[Information provided]

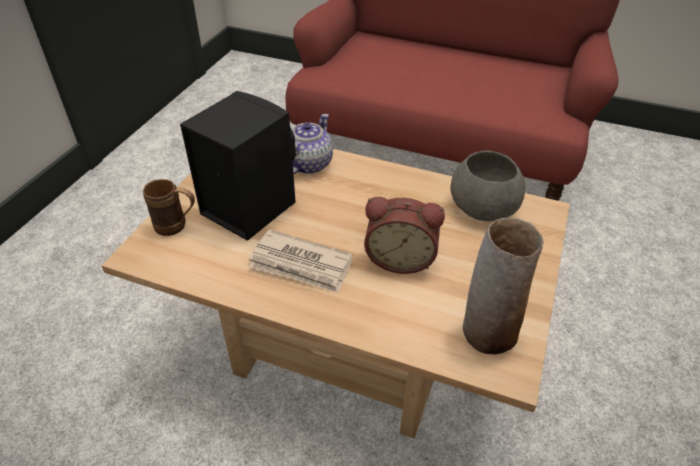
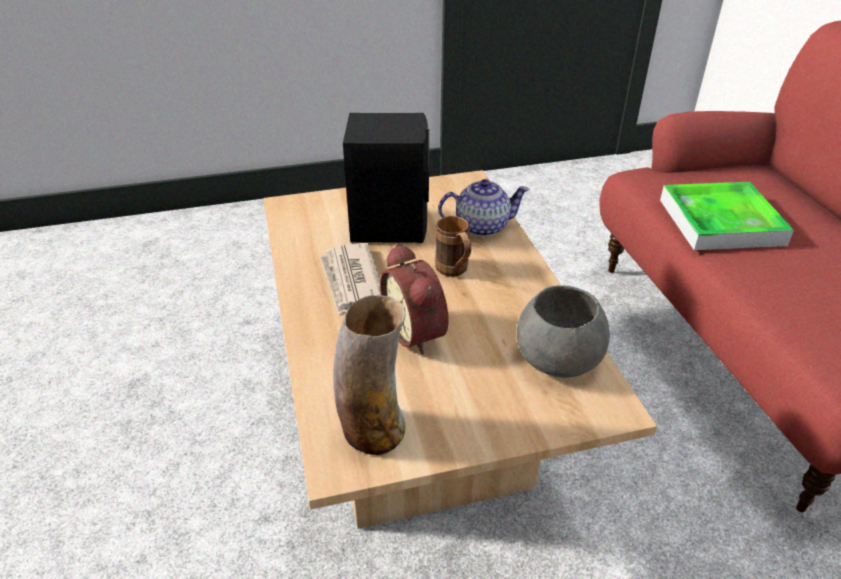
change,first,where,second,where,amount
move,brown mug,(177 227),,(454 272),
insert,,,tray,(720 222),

[/Information provided]

Problem requirements: One exact copy of the data, no pictures: write it out line for line.

Exercise result:
change,first,where,second,where,amount
move,brown mug,(177 227),,(454 272),
insert,,,tray,(720 222),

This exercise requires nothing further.